[Collected data entries]
>> start
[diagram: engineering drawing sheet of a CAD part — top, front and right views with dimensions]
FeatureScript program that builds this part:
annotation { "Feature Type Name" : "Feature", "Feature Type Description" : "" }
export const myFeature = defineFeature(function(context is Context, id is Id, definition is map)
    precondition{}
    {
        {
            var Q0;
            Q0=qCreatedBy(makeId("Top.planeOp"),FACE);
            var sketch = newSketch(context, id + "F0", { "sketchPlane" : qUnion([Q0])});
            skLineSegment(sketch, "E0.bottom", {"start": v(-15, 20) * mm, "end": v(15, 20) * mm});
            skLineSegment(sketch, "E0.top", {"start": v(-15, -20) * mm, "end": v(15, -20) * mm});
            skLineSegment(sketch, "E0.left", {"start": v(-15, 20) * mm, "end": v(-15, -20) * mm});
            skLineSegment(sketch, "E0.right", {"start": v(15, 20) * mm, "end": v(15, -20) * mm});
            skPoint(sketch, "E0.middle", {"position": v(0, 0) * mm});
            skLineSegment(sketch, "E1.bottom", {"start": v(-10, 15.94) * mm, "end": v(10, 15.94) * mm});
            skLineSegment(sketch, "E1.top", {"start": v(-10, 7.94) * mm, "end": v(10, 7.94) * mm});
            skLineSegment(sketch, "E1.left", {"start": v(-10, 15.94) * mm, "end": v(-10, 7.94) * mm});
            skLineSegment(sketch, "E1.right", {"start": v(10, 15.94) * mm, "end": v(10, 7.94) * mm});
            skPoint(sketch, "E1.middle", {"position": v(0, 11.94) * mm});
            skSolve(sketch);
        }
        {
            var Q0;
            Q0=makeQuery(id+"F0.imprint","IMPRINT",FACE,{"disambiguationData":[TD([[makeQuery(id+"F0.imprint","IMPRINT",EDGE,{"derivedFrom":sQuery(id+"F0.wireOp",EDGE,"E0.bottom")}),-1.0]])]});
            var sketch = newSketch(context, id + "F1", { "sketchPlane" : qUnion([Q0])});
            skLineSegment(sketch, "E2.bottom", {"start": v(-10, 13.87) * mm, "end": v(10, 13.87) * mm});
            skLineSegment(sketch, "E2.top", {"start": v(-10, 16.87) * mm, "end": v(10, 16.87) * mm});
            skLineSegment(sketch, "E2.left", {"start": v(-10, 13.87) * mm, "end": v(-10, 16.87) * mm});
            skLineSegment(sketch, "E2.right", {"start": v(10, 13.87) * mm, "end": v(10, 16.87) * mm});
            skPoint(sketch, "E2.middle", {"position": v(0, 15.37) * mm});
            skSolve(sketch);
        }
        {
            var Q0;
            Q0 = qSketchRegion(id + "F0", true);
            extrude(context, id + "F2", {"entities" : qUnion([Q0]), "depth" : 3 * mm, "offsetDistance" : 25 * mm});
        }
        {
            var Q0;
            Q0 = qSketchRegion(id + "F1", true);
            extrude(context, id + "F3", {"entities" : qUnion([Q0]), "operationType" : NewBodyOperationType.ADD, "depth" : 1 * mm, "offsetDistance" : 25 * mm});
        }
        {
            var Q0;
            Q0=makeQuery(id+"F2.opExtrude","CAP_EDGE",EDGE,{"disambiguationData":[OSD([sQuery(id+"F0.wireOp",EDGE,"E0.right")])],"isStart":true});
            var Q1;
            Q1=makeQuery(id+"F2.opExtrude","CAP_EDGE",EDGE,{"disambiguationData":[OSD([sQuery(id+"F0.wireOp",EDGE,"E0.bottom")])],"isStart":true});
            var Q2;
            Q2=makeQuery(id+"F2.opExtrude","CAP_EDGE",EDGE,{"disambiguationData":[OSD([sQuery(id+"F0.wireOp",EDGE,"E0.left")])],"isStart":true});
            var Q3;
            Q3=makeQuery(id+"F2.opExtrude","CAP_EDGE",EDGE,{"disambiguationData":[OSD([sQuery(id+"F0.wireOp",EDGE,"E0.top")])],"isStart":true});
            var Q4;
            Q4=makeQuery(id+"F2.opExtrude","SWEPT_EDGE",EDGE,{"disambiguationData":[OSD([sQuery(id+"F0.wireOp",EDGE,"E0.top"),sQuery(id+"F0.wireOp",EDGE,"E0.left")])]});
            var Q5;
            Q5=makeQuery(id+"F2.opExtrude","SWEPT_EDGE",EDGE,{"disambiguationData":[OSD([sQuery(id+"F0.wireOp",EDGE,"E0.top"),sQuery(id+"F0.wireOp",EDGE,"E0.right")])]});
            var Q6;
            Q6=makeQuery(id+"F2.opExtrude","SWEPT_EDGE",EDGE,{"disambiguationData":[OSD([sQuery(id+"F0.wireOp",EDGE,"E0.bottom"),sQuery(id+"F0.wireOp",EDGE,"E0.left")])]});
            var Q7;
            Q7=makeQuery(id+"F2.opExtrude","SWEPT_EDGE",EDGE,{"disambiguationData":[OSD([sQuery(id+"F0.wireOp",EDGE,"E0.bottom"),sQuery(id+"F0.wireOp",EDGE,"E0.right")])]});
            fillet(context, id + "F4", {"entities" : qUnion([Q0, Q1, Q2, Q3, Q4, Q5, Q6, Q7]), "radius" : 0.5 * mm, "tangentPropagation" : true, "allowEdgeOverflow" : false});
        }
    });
>> end
EXERCISE PROMPT:
From the records above, copy every line that contains the string "left", keeping only those lines. Matching is case-sensitive.

WRITTEN RESPONSE:
            skLineSegment(sketch, "E0.left", {"start": v(-15, 20) * mm, "end": v(-15, -20) * mm});
            skLineSegment(sketch, "E1.left", {"start": v(-10, 15.94) * mm, "end": v(-10, 7.94) * mm});
            skLineSegment(sketch, "E2.left", {"start": v(-10, 13.87) * mm, "end": v(-10, 16.87) * mm});
            Q2=makeQuery(id+"F2.opExtrude","CAP_EDGE",EDGE,{"disambiguationData":[OSD([sQuery(id+"F0.wireOp",EDGE,"E0.left")])],"isStart":true});
            Q4=makeQuery(id+"F2.opExtrude","SWEPT_EDGE",EDGE,{"disambiguationData":[OSD([sQuery(id+"F0.wireOp",EDGE,"E0.top"),sQuery(id+"F0.wireOp",EDGE,"E0.left")])]});
            Q6=makeQuery(id+"F2.opExtrude","SWEPT_EDGE",EDGE,{"disambiguationData":[OSD([sQuery(id+"F0.wireOp",EDGE,"E0.bottom"),sQuery(id+"F0.wireOp",EDGE,"E0.left")])]});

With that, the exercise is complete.